WARNING: To create TensorRT plugin nodes, please use the `create_plugin_node` function instead.
NOTE: UFF has been tested with TensorFlow 1.12.0. Other versions are not guaranteed to work
WARNING: The version of TensorFlow installed on this system is not guaranteed to work with UFF.
UFF Version 0.6.3
=== Automatically deduced input nodes ===
[name: "Input"
op: "Placeholder"
attr {
key: "dtype"
value {
type: DT_FLOAT
}
}
attr {
key: "shape"
value {
shape {
dim {
size: 1
}
dim {
size: 3
}
dim {
size: 300
}
dim {
size: 300
}
}
}
}
]
=========================================

Using output node NMS
Converting to UFF graph
Warning: No conversion function registered for layer: NMS_TRT yet.
Converting NMS as custom op: NMS_TRT
W0721 12:05:35.967093 140649279698688 deprecation_wrapper.py:119] From /usr/lib/python3.5/dist-packages/uff/converters/tensorflow/converter.py:179: The name tf.AttrValue is deprecated. Please use tf.compat.v1.AttrValue instead.

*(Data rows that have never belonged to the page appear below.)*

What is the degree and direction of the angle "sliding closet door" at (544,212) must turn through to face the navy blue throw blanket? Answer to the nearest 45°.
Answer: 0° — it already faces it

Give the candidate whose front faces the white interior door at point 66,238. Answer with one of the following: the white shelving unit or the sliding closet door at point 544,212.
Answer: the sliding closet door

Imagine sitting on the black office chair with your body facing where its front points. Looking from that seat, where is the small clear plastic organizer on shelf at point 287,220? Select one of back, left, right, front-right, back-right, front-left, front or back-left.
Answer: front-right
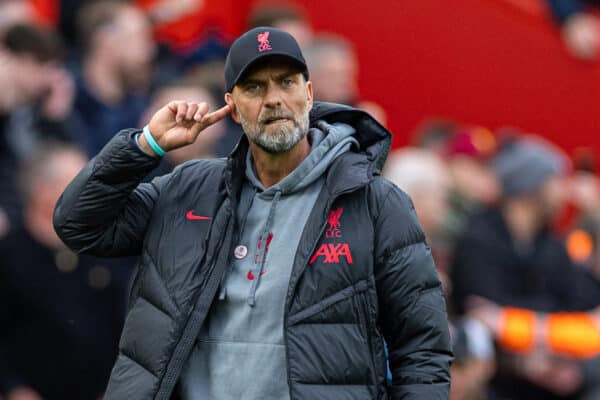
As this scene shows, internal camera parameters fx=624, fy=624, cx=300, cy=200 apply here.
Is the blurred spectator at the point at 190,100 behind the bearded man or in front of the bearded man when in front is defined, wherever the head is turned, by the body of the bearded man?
behind

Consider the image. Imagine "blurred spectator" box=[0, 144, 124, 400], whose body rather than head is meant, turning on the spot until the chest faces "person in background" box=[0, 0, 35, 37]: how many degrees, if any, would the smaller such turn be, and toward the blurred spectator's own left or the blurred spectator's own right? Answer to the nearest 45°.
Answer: approximately 135° to the blurred spectator's own left

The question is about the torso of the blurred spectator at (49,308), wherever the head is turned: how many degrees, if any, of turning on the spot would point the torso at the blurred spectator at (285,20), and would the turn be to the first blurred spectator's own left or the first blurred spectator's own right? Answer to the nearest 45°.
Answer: approximately 90° to the first blurred spectator's own left

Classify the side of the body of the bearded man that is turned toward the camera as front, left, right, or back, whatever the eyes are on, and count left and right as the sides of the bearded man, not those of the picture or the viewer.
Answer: front

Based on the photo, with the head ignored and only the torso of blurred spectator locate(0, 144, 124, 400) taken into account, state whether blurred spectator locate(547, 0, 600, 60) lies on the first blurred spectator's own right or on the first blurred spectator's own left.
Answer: on the first blurred spectator's own left

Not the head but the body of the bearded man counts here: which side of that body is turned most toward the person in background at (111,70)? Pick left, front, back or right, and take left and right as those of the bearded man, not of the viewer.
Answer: back

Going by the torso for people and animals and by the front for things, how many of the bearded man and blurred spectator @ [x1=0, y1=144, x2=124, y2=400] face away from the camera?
0

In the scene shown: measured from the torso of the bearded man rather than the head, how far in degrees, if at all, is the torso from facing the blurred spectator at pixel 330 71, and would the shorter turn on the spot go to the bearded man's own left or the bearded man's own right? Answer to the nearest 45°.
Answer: approximately 180°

Warning: No conversion function registered for layer: FlattenConcat_TRT yet.
Converting concat_box_conf as custom op: FlattenConcat_TRT
Warning: No conversion function registered for layer: GridAnchor_TRT yet.
Converting GridAnchor as custom op: GridAnchor_TRT
Warning: No conversion function registered for layer: FlattenConcat_TRT yet.
Converting concat_box_loc as custom op: FlattenConcat_TRT
No. nodes: 563
UFF Output written to /mnt/SSD_Model/utils/../workspace/models/ssd_inception_v2_coco_2017_11_17/frozen_inference_graph.uff
UFF Text Output written to /mnt/SSD_Model/utils/../workspace/models/ssd_inception_v2_coco_2017_11_17/frozen_inference_graph.pbtxt
TensorRT inference engine settings:
* Inference precision - DataType.FLOAT
* Max batch size - 1

Building TensorRT engine. This may take few minutes.

and it works!
it was cache probably that needed to be removed
RESOLVED.
However, is ther ea way to run it on Nvidia Jetson Xavier device? e.g. without the docker part?

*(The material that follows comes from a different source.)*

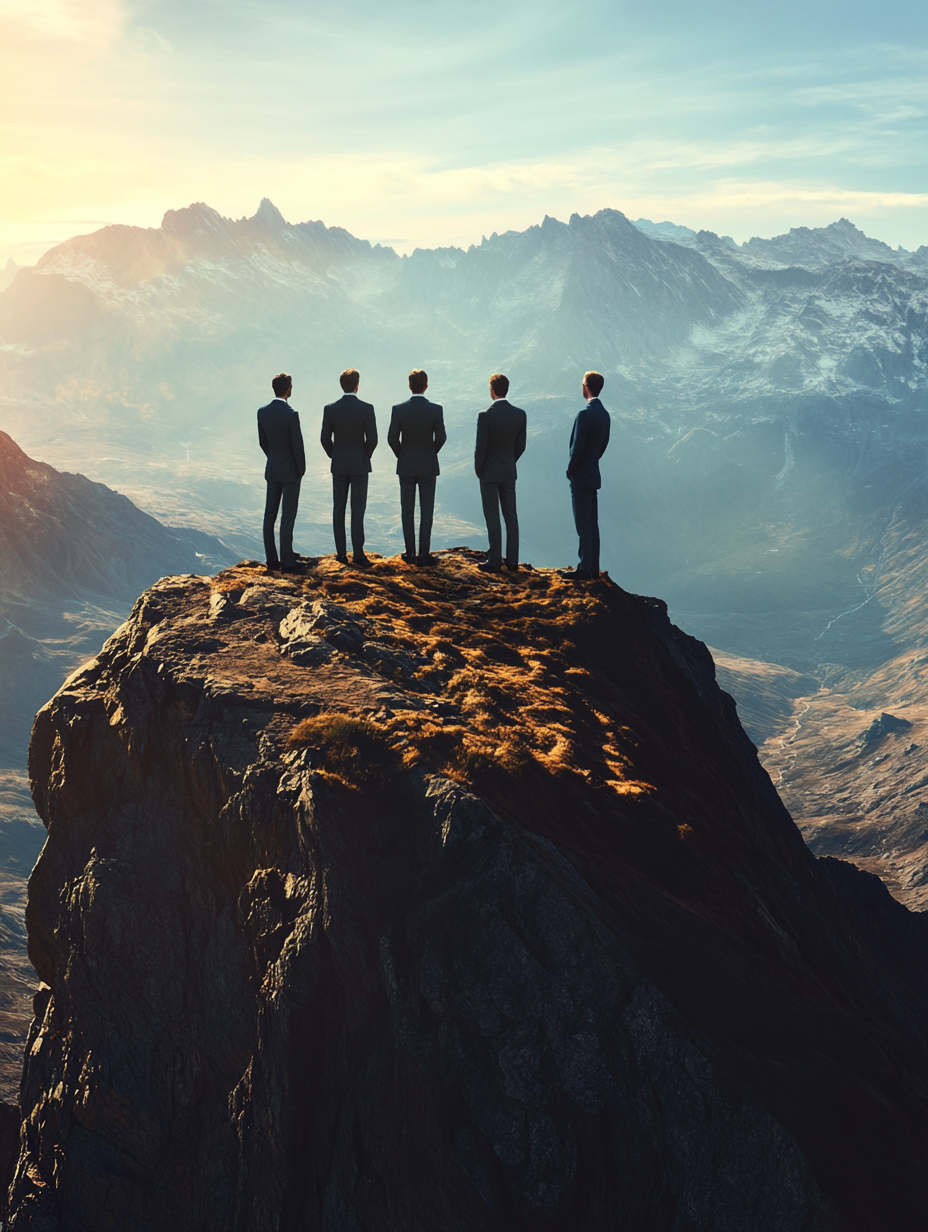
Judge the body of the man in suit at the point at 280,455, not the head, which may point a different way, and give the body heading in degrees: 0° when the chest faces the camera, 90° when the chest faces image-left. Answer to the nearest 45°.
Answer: approximately 225°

Anytime @disqus_z5z4JTinTV:disqus ,

I haven't tried running it on the Jetson Nano, but I assume that once you get Docker up and running, that the setup should be very similar.

Hey @disqus_n4MSuSh2Pt:disqus ,

Glad to hear you were able to resolve this by clearing the cache.

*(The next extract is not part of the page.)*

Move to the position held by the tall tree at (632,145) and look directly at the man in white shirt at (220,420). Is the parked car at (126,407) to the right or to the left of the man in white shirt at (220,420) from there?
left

I haven't tried running on Jetson Xavier without Docker, but to start, I would open the Dockerfile I provided in GitHub and try to install those packages manually. If you can do that successfully, then you will have the same environment and should be able to run the code.

I pulled and ran the docker successful using ./setup_environment.sh, but when I called 'python SSD_Model/detect_objects_webcam.py' as instructed, I got the following error message:

root@b54ce065632c:/mnt# python SSD_Model/detect_objects_webcam.py
Traceback (most recent call last):
File "SSD_Model/detect_objects_webcam.py", line 12, in <module>
import utils.inference as inference_utils # TRT/TF inference wrappers
File "/mnt/SSD_Model/utils/inference.py", line 57, in <module>
import pycuda.autoinit
File "/usr/local/lib/python3.5/dist-packages/pycuda/autoinit.py", line 9, in <module>
context = make_default_context()
File "/usr/local/lib/python3.5/dist-packages/pycuda/tools.py", line 204, in make_default_context
"on any of the %d detected devices" % ndevices)
RuntimeError: make_default_context() wasn't able to create a context on any of the 1 detected devices

Any clue about this error?

Hey @disqus_7m7lUq2eB8:disqus,

Looks like it's having a hard time finding a device where it can create a CUDA context. Perhaps it's not detecting the GPU in your machine? I would try to run nvidia-smi from within the container to make sure that Docker is seeing your GPU. It should have automatically detected a GPU in your machine, but perhaps it did not and you may have to pass it to docker manually using the --gpus flag. Let me know how that goes.

Better to work with CPU's. Look for OpenVino framework from Intel. It is more robust and better support.
Nvidia forums nobody replies and nobody provides support. After 6 months of waiting i finally decide to move away from Nvidia to Intel.

Hate you Nvidia. You wasted my entire year with your pathetic drivers and pathetic frameworks.

Will this work on my own custom object detection model?